Algunas pulperías contaban con mesas y bancos en los que los clientes se sentaban en
ocasiones a jugar al truco y a beber o a deleitarse con el sonido de una guitarra y los versos de
algún payador.
El palenque fue un elemento que caracterizó a la pulpería. Allí los concurrentes ataban sus
caballos y, muchas veces, sin descender de ellos, tomaban unos tragos y conversaban con
otros asistentes.
Generalmente, en los alrededores del salón, el pulpero preparaba una buena cancha para
carreras cuadreras. Durante la semana, los parroquianos realizaban apuestas y preparaban los
caballos que correrían el domingo. Además, se realizaban riñas de gallos y se jugaba a la taba,
a las bochas, al pato. El dueño del negocio se aseguraba así una importante concurrencia.
Algunas pulperías eran visitadas por los hombres en busca de compañía femenina. Eran
mujeres llamadas cuarteleras, porque se trasladaban con los soldados de frontera. Según
relatos de viajeros, se las podía encontrar sentadas, fumando, tomando mate y peinándose
mutuamente los cabellos hasta que sus encantos cautivaran a algún parroquiano.

Datos:

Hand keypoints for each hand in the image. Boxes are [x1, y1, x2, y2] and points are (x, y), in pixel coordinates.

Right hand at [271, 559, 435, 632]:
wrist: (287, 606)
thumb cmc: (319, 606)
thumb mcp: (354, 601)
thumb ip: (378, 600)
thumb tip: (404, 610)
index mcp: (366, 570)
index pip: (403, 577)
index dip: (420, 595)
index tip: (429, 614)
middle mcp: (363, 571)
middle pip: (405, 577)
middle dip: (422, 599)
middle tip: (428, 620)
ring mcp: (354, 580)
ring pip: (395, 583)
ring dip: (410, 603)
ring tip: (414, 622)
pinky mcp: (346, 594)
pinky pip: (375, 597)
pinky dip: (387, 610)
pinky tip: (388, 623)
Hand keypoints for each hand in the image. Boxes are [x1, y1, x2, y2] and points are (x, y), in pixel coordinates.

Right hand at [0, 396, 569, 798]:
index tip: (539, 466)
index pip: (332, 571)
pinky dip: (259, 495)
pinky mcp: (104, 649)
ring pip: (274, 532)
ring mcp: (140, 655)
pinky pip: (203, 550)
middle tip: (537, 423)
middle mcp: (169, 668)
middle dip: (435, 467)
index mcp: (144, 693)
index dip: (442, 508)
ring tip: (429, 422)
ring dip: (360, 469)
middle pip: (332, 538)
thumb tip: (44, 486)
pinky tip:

Conjunto de tareas:
- a) Reproduce del texto sobre las pulperías el pasaje que va desde "Algunas pulperías contaban" hasta "otros asistentes.".
- b) Según el texto sobre las pulperías, ¿por qué se llamaba cuarteleras a esas mujeres?
- c) Sigue escribiendo el texto sobre las pulperías a partir de su última oración.

Resultados esperados:
- a)
Algunas pulperías contaban con mesas y bancos en los que los clientes se sentaban en
ocasiones a jugar al truco y a beber o a deleitarse con el sonido de una guitarra y los versos de
algún payador.
El palenque fue un elemento que caracterizó a la pulpería. Allí los concurrentes ataban sus
caballos y, muchas veces, sin descender de ellos, tomaban unos tragos y conversaban con
otros asistentes.

- b) Porque se trasladaban con los soldados de frontera.

- c)
Se estima que la cantidad de pulperías registradas hacia fines del siglo XVIII era de 140
aproximadamente. Otro tanto existía sin que sus propietarios las hayan registrado, como una
forma de evadir impuestos. El conjunto de pulperías diseminadas en la campaña bonaerense
constituyó una importante red de comercialización que incluyó hasta los lugares más
inhóspitos. El pulpero fue un intermediario -sobretodo de cueros- entre pequeños y medianos
productores rurales y los grandes comerciantes exportadores.